__Data for this exercise__.
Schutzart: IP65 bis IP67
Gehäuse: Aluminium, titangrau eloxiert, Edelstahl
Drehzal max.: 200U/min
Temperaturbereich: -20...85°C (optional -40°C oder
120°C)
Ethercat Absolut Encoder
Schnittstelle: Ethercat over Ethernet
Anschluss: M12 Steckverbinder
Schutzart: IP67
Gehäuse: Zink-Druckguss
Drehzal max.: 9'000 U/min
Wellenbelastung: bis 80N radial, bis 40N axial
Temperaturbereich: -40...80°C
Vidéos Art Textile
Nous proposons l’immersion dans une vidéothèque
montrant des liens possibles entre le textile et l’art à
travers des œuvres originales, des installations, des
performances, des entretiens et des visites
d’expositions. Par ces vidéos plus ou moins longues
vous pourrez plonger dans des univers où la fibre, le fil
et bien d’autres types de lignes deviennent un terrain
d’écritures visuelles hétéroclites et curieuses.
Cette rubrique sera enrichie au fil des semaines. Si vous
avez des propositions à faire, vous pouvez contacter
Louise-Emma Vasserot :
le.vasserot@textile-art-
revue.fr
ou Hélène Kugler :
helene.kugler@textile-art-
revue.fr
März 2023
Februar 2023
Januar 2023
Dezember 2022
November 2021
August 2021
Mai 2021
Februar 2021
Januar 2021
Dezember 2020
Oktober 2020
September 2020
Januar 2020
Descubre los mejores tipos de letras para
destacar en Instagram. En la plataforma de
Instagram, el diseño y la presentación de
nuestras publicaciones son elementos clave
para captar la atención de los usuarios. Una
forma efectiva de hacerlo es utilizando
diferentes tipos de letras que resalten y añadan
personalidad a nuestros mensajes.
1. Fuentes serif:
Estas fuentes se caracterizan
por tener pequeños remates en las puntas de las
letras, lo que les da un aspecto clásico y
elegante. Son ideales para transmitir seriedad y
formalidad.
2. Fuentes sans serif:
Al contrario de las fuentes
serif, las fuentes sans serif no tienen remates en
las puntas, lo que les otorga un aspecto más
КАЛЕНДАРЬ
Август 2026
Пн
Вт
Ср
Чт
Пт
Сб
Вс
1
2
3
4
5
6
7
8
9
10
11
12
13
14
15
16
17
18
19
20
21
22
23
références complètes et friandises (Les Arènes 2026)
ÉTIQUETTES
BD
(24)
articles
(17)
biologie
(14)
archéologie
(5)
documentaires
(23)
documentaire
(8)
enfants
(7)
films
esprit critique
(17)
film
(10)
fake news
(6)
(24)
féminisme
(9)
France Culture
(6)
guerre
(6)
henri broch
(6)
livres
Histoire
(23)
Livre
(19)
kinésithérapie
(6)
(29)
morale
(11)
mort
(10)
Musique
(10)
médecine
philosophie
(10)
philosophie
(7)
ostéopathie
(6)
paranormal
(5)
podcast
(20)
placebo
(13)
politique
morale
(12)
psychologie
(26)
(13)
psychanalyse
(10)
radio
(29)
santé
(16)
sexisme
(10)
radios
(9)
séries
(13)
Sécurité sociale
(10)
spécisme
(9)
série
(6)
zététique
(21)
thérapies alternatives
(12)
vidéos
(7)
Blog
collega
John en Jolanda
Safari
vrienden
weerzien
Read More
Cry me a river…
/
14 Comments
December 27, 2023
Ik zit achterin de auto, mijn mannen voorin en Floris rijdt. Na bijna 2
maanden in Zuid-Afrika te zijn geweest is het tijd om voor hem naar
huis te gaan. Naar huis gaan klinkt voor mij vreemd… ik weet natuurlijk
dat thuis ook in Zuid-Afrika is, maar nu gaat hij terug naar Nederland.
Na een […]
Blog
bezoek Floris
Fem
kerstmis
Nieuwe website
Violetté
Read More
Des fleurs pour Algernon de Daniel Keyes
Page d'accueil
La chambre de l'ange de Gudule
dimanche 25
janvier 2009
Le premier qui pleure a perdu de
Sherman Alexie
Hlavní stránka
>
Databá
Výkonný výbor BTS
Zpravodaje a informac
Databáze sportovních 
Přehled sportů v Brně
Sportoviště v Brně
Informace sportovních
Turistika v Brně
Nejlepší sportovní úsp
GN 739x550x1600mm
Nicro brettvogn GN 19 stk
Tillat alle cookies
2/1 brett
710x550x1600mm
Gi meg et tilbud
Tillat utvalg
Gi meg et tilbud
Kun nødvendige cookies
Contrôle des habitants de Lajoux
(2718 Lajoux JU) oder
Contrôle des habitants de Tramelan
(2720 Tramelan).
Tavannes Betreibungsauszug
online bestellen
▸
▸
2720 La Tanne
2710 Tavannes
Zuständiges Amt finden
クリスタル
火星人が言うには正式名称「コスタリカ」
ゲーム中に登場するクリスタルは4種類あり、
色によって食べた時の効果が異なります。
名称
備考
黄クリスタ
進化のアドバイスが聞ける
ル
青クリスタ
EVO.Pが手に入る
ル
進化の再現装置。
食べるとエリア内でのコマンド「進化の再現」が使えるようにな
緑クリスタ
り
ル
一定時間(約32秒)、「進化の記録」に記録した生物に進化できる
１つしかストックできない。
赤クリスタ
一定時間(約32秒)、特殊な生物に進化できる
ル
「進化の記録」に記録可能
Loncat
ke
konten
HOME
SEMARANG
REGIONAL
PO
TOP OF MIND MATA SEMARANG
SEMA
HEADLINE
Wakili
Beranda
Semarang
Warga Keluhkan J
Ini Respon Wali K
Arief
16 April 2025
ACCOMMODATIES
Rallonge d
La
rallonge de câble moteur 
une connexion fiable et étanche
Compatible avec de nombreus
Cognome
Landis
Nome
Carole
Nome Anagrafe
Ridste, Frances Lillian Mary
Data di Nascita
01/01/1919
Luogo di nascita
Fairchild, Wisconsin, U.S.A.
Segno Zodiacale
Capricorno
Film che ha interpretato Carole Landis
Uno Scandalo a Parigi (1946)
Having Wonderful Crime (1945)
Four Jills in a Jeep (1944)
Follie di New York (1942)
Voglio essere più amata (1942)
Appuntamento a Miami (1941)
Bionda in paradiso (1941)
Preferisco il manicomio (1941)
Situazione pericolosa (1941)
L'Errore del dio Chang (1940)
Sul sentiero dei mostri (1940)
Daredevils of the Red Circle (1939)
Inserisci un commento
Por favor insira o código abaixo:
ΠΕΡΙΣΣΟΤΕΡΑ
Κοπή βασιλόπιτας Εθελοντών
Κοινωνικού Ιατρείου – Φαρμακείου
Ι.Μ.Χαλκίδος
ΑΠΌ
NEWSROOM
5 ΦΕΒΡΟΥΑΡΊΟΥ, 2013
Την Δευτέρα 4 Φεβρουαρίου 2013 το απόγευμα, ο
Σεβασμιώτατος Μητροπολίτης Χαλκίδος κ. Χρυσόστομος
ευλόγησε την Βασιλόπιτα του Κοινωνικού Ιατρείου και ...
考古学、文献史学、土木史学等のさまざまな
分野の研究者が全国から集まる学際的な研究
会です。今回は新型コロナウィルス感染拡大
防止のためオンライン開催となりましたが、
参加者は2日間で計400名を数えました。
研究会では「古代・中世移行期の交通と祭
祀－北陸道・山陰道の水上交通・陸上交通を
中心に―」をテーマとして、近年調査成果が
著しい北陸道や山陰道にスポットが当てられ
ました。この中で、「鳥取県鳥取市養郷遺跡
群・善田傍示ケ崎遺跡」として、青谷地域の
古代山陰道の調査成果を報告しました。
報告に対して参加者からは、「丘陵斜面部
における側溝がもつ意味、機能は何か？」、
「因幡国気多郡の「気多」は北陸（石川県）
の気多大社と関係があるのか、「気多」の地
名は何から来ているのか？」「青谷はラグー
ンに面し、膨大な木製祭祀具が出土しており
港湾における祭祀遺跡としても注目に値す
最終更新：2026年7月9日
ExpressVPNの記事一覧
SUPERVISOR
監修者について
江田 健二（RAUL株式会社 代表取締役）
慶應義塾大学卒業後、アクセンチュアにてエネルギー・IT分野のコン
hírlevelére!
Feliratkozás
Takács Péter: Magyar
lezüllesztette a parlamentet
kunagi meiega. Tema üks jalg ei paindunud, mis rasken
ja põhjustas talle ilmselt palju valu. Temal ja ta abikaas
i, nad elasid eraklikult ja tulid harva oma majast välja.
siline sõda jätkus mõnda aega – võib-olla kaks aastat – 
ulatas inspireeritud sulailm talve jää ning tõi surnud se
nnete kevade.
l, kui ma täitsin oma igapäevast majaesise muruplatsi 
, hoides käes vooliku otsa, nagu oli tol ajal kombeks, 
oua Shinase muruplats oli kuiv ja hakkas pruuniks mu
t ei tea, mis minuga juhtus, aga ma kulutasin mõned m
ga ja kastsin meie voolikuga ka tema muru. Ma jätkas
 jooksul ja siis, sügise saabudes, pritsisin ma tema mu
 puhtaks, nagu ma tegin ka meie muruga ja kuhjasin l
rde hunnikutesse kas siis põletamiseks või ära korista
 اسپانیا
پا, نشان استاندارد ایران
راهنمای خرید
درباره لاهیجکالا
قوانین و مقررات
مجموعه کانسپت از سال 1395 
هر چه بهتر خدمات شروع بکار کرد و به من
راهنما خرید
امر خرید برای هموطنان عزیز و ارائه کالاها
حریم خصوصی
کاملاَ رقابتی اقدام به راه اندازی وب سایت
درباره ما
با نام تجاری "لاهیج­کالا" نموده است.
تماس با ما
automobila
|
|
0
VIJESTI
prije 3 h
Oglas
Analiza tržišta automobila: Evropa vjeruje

__Written task__. Every line above with the string "Tramelan" in it needs to be copied.

__Task output__.
Contrôle des habitants de Tramelan
(2720 Tramelan).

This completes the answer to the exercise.